Il 1° ottobre, in occasione della festa per il 29° anniversario de “L’Imprevisto” di Pesaro, prima della celebrazione della Santa Messa con l’arcivescovo Piero Coccia, Silvio Cattarina ha svolto un intervento del quale riportiamo alcuni brani.

Sono 29 anni di attività de L’imprevisto (ci avviciniamo ai 30, io personalmente ai 40) e desideriamo essere ancora pronti a cambiare, a rinnovarci. Non solo a motivo della “situazione esterna” (nuove droghe, cambiamento del fenomeno, “ritiro sociale” dei giovani, gioco d’azzardo, dipendenza dalla rete…). Ma sempre e ancora per l’imponenza dell’avventura (aiutare delle persone, dei ragazzi e i loro genitori) e per l’enormità del compito (affrontare, toccare piaghe così profonde).



Non siamo arrivati, c’è ancora tanto da imparare, da guardare.

Vogliamo continuare ad essere educati – si genera se si è generati -, proseguire a lasciarci ferire dai ragazzi e dalle loro storie.

La vita, il dolore, le ferite, il bene e il male, il cuore dell’uomo… tutto questo è il mistero più interessante di tutto l’universo: si può dire che il problema più grande dell’universo è la mia esistenza, l’esistenza di ogni persona! Il punto più alto e nobile dell’Universo è l’irriducibilità dell’io.



Allora il frutto più bello dell’Imprevisto sono certamente i ragazzi e le ragazze, ma anche me, la mia persona, le nostre persone, le persone dei miei colleghi e collaboratori. L’imprevisto non ha “fatto” solo i ragazzi ma – durante tutti questi lunghi e bellissimi anni – anche noi, ha tirato su, ha cambiato anche me, anche noi.
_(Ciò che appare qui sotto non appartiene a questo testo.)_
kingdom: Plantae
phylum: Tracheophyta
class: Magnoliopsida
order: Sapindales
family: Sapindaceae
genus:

Chi avrebbe mai pensato che questa esperienza diventasse così importante, così nota, così guardata, studiata.

Merito di tanti – don Gianfranco Gaudiano, Gianfranco Sabbatini, Maria Pia Gennari, suor Francesca Leonardi -, di tutti voi.

Importanza, notorietà, in tanti siamo chiamati in giro a parlare, ma la cosa più importante in assoluto che abbiamo scoperto – durante il quotidiano lavoro effettuato con i ragazzi nelle comunità – è che i nostri nomi sono scritti in Cielo. Quello che sommamente mi e ci interessa è questo.



Abbiamo fatto tanto, avendo servito molto e molti. È successo tanto, avendo servito tantissimi, essendoci piegati ad un servizio – servire perché altri diventino protagonisti.

Di fronte a tanta apatia, a tanta rassegnazione e passività, di fronte all’egoismo eretto a sistema, alla paura (ormai unica grande compagna di viaggio nelle nostre esistenze), noi vogliamo e testimoniamo un altro modo, un altro metodo: un cuore commosso, un incontro commovente, e la disponibilità a guardare con tenerezza l’umanità di ognuno.

Non capisci se non patisci (con l’altro, con i ragazzi).

Vogliamo continuare ad avere sete, una grande, infinita sete.

No alla sclerocardia, l’indurimento del cuore. Il dramma sarebbe non sentire più niente, né il dolore né la gioia. Diventare insensibili, come tanta burocrazia vorrebbe trasformarci. Insensibili, cioè non rendersi conto di cosa brucia nel cuore dei ragazzi.